━━ Data for this exercise ━━
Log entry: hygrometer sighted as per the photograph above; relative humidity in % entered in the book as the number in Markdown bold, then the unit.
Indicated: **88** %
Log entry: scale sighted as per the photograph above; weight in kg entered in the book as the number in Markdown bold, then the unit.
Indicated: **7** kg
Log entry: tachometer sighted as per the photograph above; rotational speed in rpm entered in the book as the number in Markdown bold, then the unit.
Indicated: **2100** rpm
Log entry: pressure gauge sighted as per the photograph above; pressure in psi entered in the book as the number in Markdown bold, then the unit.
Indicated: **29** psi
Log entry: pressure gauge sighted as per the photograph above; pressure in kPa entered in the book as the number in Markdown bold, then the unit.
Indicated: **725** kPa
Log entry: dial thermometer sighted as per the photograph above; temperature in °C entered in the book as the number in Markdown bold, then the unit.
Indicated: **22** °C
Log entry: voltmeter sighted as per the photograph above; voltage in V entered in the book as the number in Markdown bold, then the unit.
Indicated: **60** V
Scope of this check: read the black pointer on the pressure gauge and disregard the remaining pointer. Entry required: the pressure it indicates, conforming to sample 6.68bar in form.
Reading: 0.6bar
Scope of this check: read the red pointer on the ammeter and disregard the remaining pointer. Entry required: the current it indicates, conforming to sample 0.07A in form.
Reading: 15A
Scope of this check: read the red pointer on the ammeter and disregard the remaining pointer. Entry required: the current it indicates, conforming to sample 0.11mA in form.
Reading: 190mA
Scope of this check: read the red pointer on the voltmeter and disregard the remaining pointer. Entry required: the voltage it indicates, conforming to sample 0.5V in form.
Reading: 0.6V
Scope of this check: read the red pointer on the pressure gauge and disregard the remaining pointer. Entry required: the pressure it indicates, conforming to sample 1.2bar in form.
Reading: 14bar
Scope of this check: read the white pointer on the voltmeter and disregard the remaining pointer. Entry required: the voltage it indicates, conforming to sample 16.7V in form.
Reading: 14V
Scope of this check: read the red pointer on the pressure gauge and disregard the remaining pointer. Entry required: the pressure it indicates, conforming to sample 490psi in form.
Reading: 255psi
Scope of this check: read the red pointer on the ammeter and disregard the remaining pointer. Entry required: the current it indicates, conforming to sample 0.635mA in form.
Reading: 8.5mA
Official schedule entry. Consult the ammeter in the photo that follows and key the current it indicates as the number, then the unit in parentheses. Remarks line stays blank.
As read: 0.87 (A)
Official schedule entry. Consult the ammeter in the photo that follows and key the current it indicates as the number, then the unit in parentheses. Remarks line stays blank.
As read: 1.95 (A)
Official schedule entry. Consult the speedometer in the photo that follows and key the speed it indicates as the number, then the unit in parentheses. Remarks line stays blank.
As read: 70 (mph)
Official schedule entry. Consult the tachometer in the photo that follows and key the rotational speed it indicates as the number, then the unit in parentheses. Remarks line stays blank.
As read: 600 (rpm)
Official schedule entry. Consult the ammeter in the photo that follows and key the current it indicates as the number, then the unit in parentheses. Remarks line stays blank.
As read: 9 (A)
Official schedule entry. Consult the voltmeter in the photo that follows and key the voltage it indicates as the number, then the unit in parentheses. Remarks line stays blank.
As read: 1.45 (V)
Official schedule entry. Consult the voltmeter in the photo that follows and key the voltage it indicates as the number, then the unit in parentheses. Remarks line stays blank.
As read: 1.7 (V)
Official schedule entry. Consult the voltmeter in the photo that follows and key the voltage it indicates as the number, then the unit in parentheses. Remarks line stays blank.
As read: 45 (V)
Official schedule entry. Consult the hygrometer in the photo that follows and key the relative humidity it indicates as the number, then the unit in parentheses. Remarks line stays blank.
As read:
━━━
=== Directions ===
Reproduce all of the instrument reading data above, word for word and line for line, with nothing changed.

=== Task answer ===
Log entry: hygrometer sighted as per the photograph above; relative humidity in % entered in the book as the number in Markdown bold, then the unit.
Indicated: **88** %
Log entry: scale sighted as per the photograph above; weight in kg entered in the book as the number in Markdown bold, then the unit.
Indicated: **7** kg
Log entry: tachometer sighted as per the photograph above; rotational speed in rpm entered in the book as the number in Markdown bold, then the unit.
Indicated: **2100** rpm
Log entry: pressure gauge sighted as per the photograph above; pressure in psi entered in the book as the number in Markdown bold, then the unit.
Indicated: **29** psi
Log entry: pressure gauge sighted as per the photograph above; pressure in kPa entered in the book as the number in Markdown bold, then the unit.
Indicated: **725** kPa
Log entry: dial thermometer sighted as per the photograph above; temperature in °C entered in the book as the number in Markdown bold, then the unit.
Indicated: **22** °C
Log entry: voltmeter sighted as per the photograph above; voltage in V entered in the book as the number in Markdown bold, then the unit.
Indicated: **60** V
Scope of this check: read the black pointer on the pressure gauge and disregard the remaining pointer. Entry required: the pressure it indicates, conforming to sample 6.68bar in form.
Reading: 0.6bar
Scope of this check: read the red pointer on the ammeter and disregard the remaining pointer. Entry required: the current it indicates, conforming to sample 0.07A in form.
Reading: 15A
Scope of this check: read the red pointer on the ammeter and disregard the remaining pointer. Entry required: the current it indicates, conforming to sample 0.11mA in form.
Reading: 190mA
Scope of this check: read the red pointer on the voltmeter and disregard the remaining pointer. Entry required: the voltage it indicates, conforming to sample 0.5V in form.
Reading: 0.6V
Scope of this check: read the red pointer on the pressure gauge and disregard the remaining pointer. Entry required: the pressure it indicates, conforming to sample 1.2bar in form.
Reading: 14bar
Scope of this check: read the white pointer on the voltmeter and disregard the remaining pointer. Entry required: the voltage it indicates, conforming to sample 16.7V in form.
Reading: 14V
Scope of this check: read the red pointer on the pressure gauge and disregard the remaining pointer. Entry required: the pressure it indicates, conforming to sample 490psi in form.
Reading: 255psi
Scope of this check: read the red pointer on the ammeter and disregard the remaining pointer. Entry required: the current it indicates, conforming to sample 0.635mA in form.
Reading: 8.5mA
Official schedule entry. Consult the ammeter in the photo that follows and key the current it indicates as the number, then the unit in parentheses. Remarks line stays blank.
As read: 0.87 (A)
Official schedule entry. Consult the ammeter in the photo that follows and key the current it indicates as the number, then the unit in parentheses. Remarks line stays blank.
As read: 1.95 (A)
Official schedule entry. Consult the speedometer in the photo that follows and key the speed it indicates as the number, then the unit in parentheses. Remarks line stays blank.
As read: 70 (mph)
Official schedule entry. Consult the tachometer in the photo that follows and key the rotational speed it indicates as the number, then the unit in parentheses. Remarks line stays blank.
As read: 600 (rpm)
Official schedule entry. Consult the ammeter in the photo that follows and key the current it indicates as the number, then the unit in parentheses. Remarks line stays blank.
As read: 9 (A)
Official schedule entry. Consult the voltmeter in the photo that follows and key the voltage it indicates as the number, then the unit in parentheses. Remarks line stays blank.
As read: 1.45 (V)
Official schedule entry. Consult the voltmeter in the photo that follows and key the voltage it indicates as the number, then the unit in parentheses. Remarks line stays blank.
As read: 1.7 (V)
Official schedule entry. Consult the voltmeter in the photo that follows and key the voltage it indicates as the number, then the unit in parentheses. Remarks line stays blank.
As read: 45 (V)
Official schedule entry. Consult the hygrometer in the photo that follows and key the relative humidity it indicates as the number, then the unit in parentheses. Remarks line stays blank.
As read:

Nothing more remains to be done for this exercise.